Our 10 o’clock Eucharist will be live-streamed to YouTube. The stream will begin at 9:45, with a welcome and then about fifteen minutes of prelude music, The service will begin at 10 am. You can also take part in the service at a later time.
The order of services is available here.
This Sunday we celebrate one of the seven great feasts of the Church–the Feast of All Saints. We’ll hear a portion of the Revelation to Saint John describing a vision of the new heaven and the new earth (Revelation 21.1-6), and the story of Mary and Martha mourning the death of their brother Lazarus (John 11.32-44).
It’s a poignant festival, marked by both our very real grief over the death of those we love and by our hope of resurrection to new life through Jesus. Those attending the service in person are invited to bring pictures of loved ones to place on the memorial table. Here’s how Sundays and Seasons makes sense of this week’s readings.

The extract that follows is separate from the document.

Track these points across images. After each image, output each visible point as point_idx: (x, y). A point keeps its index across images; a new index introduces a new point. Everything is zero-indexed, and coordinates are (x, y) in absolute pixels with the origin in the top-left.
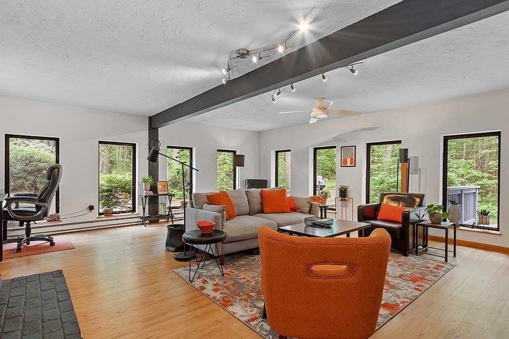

Of all three years of the lectionary cycle, this year’s All Saints readings have the most tears. Isaiah and Revelation look forward to the day when God will wipe away all tears; in John’s gospel, Jesus weeps along with Mary and all the gathered mourners before he demonstrates his power over death. On All Saints Day we celebrate the victory won for all the faithful dead, but we grieve for our beloved dead as well, knowing that God honours our tears. We bring our grief to the table and find there a foretaste of Isaiah’s feast to come.